When I first encountered Christ in the early days of 1980, all I asked was that He would make me more like him and less like me. That was all that mattered back then. Is it all that matters now? I must believe that is what God had been doing is making me more like Christ. It is a huge task for someone as base and vile as me. Major spiritual surgery has been required. I cannot say “Make me more like Christ” then question the major overhaul when it starts to occur. If a purifying fire is required, who am I to complain about the heat?! I must trust there is a purpose to suffering.

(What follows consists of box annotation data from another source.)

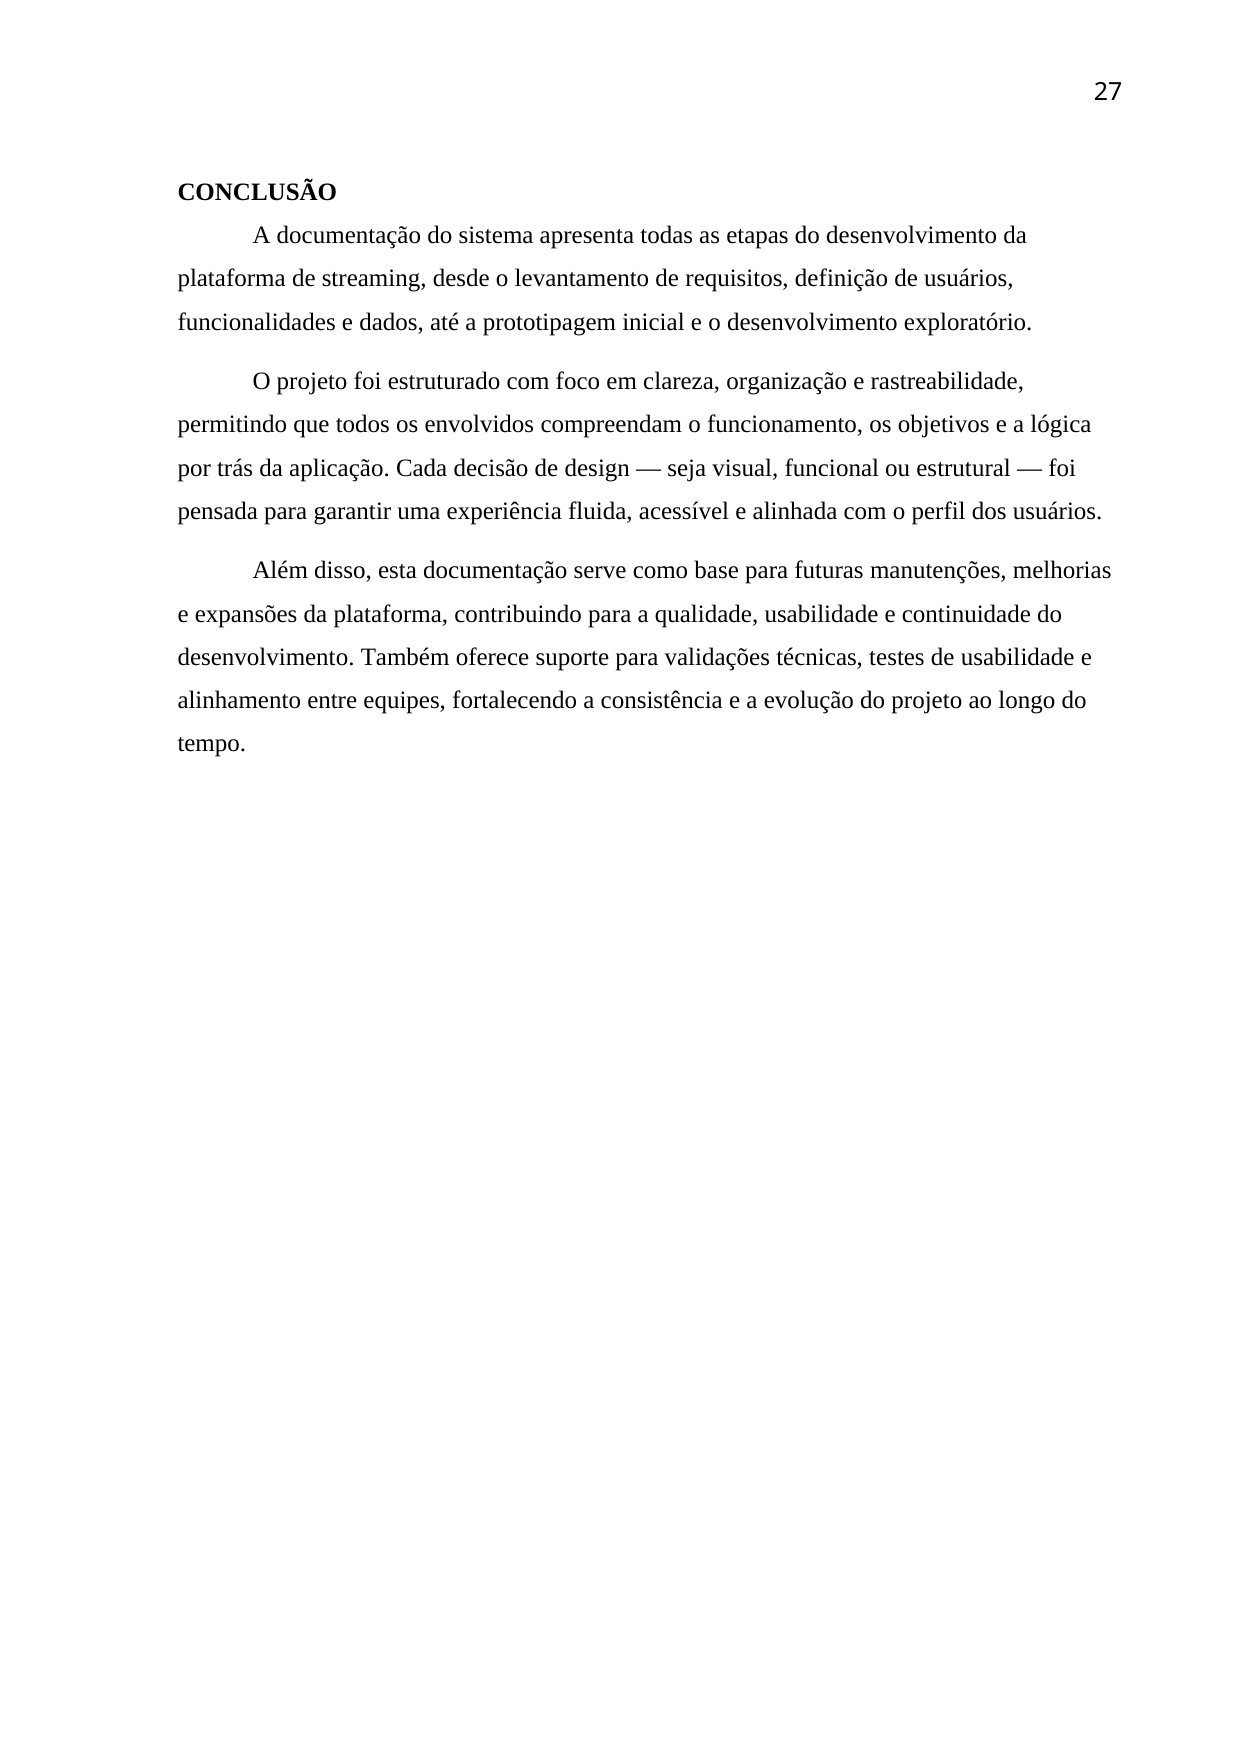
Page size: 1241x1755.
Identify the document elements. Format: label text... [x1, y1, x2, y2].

text O projeto foi estruturado com foco em clareza, organização e rastreabilidade, permitindo que todos os envolvidos compreendam o funcionamento, os objetivos e a lógica por trás da aplicação. Cada decisão de design — seja visual, funcional ou estrutural — foi pensada para garantir uma experiência fluida, acessível e alinhada com o perfil dos usuários. [177, 366, 1122, 524]
text A documentação do sistema apresenta todas as etapas do desenvolvimento da plataforma de streaming, desde o levantamento de requisitos, definição de usuários, funcionalidades e dados, até a prototipagem inicial e o desenvolvimento exploratório. [177, 220, 1122, 335]
text Além disso, esta documentação serve como base para futuras manutenções, melhorias e expansões da plataforma, contribuindo para a qualidade, usabilidade e continuidade do desenvolvimento. Também oferece suporte para validações técnicas, testes de usabilidade e alinhamento entre equipes, fortalecendo a consistência e a evolução do projeto ao longo do tempo. [177, 556, 1122, 757]
subtitle CONCLUSÃO [177, 177, 1122, 206]
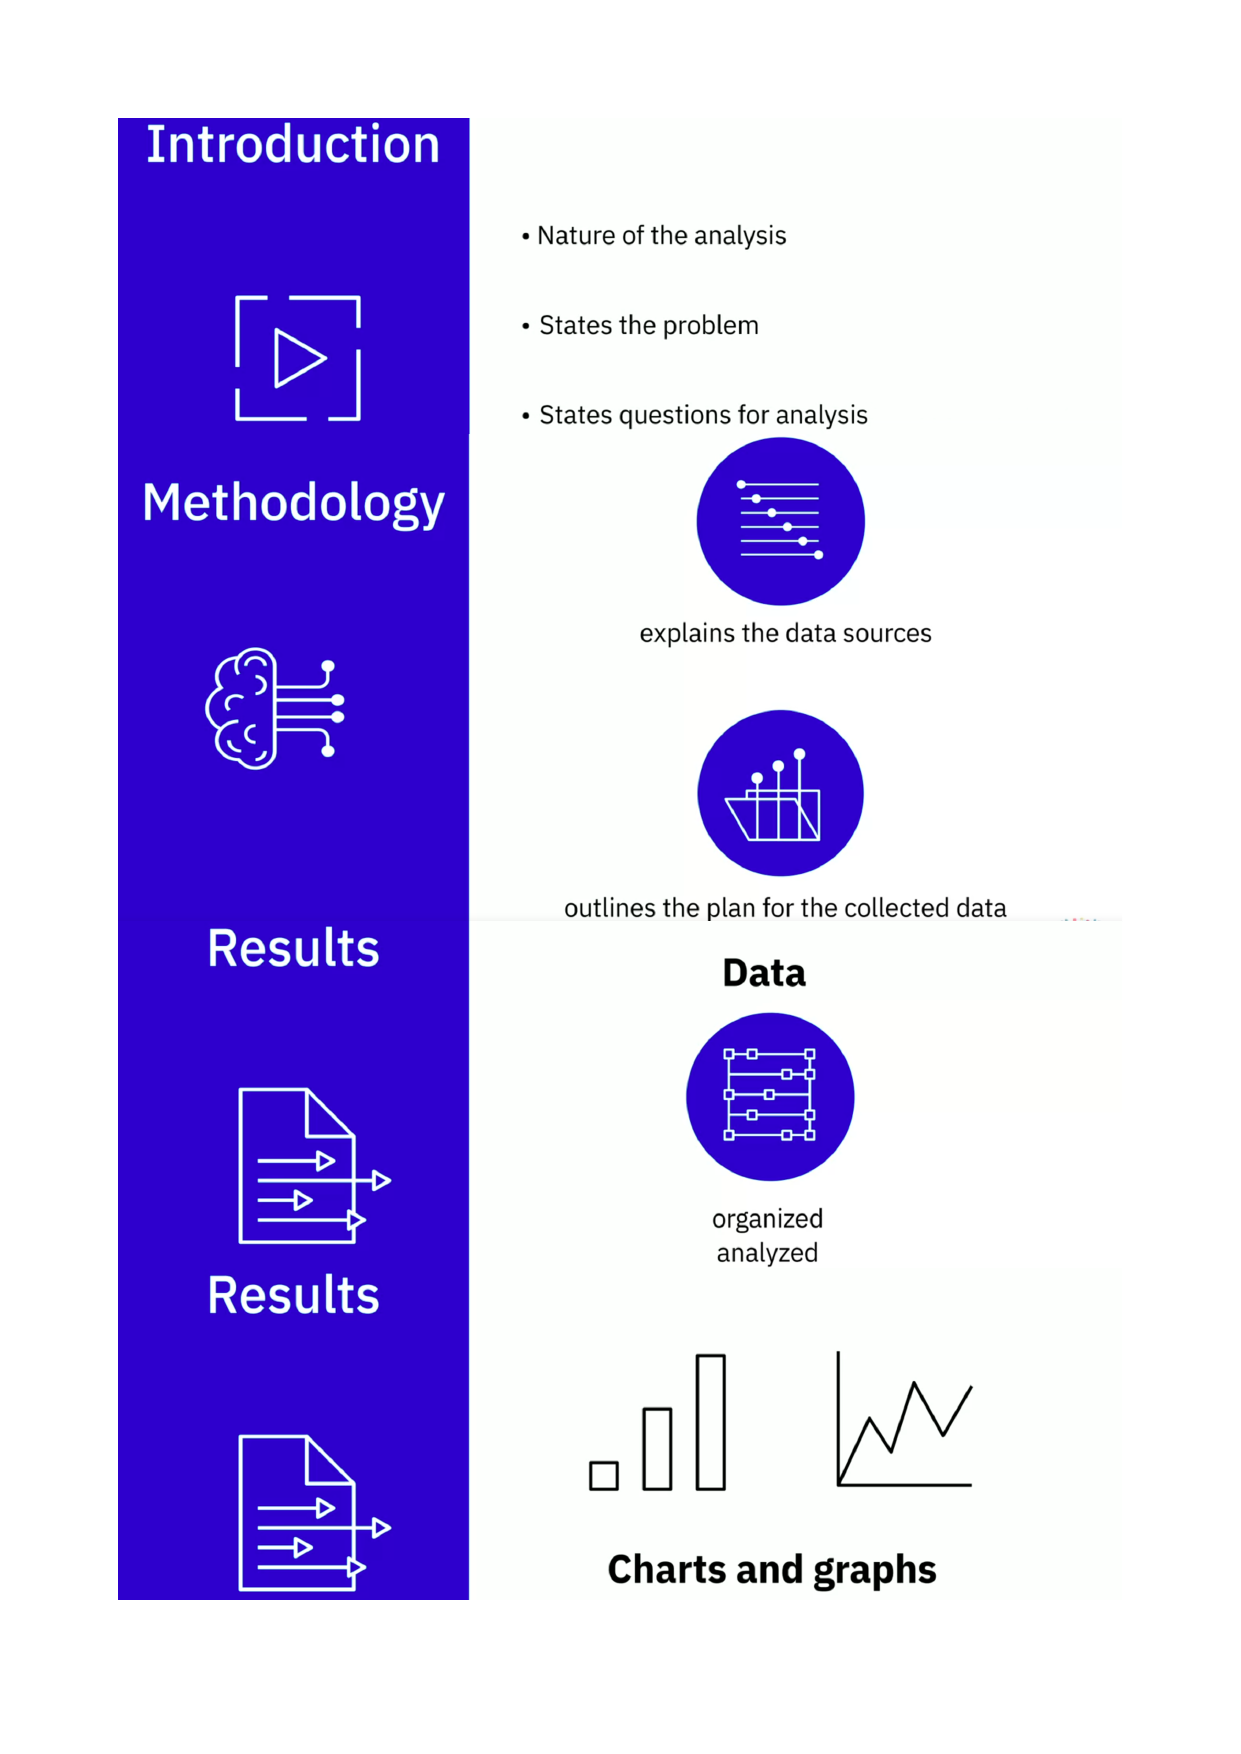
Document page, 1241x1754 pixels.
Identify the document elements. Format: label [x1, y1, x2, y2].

picture [118, 118, 1123, 1600]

Pope John Paul II was acquainted with various types of suffering. He said this:

“In order to perceive the true answer to the “why” of
suffering, we must look to the revelation of divine love, the ultimate source of the meaning of everything that exists. Love is also the richest source of the meaning of suffering, which always remains a mystery: We are conscious of the insufficiency and inadequacy of our explanations. Christ causes us to enter into the mystery and to discover the “why” of suffering as far as we are capable of grasping the sublimity of divine love. In order to discover the profound meaning of suffering  . . . we must above all accept the light of revelation  .  .  . Love is also the fullest source of the answer to the question of the meaning of suffering. The answer has been given by God to man in the cross of Jesus Christ.”


Throughout my disability journey that spanned decades, I have slowly discovered the profound truth in Pope John Paul II’s words in his Apostolic Letter Salvifici Doloris (On the Christian Meaning of Human Suffering).

Should I desire happiness or holiness? My answer to that question will not answer why I have had a life marred by chronic illness; it will identify the state of my spiritual condition. 

At a certain point in spiritual journeys, we all may discover that the only real happiness is found in holiness. That holiness becomes happiness and becomes an eternal joy. At its foundation rests the divine love of Jesus Christ. As John Paul II alluded to, I must seek the spiritual maturity to grasp the sublimity of Christ’s divine love. 

It is in the interior life where the truth of His love is
revealed.  It is there that my will is surrendered to his will. It is in surrender that I encounter a child-like sense of wonder and a beautiful enchanted encounter with Jesus. I begin to understand Christ’s point when he said, “Truly I tell you, whoever does not receive the kingdom of God as a little child will never enter it.” (Luke 18.17) It is through the Son of God we can become children of God.

What is the purpose of my life? What is the purpose of your life?  Each of us takes different paths but surely the purpose is the same: To become more like Christ.